EXERCISE AIM:
The answer must be an exact copy of every record.

EXERCISE DATA:
- Opening Delimiter -

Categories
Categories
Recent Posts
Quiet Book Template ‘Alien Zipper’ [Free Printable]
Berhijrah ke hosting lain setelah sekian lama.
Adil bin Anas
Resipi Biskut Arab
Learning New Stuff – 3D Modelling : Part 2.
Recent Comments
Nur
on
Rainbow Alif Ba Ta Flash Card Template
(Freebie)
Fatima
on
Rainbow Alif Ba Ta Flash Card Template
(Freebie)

- Closing Delimiter -

THE ANSWER:
Categories
Categories
Recent Posts
Quiet Book Template ‘Alien Zipper’ [Free Printable]
Berhijrah ke hosting lain setelah sekian lama.
Adil bin Anas
Resipi Biskut Arab
Learning New Stuff – 3D Modelling : Part 2.
Recent Comments
Nur
on
Rainbow Alif Ba Ta Flash Card Template
(Freebie)
Fatima
on
Rainbow Alif Ba Ta Flash Card Template
(Freebie)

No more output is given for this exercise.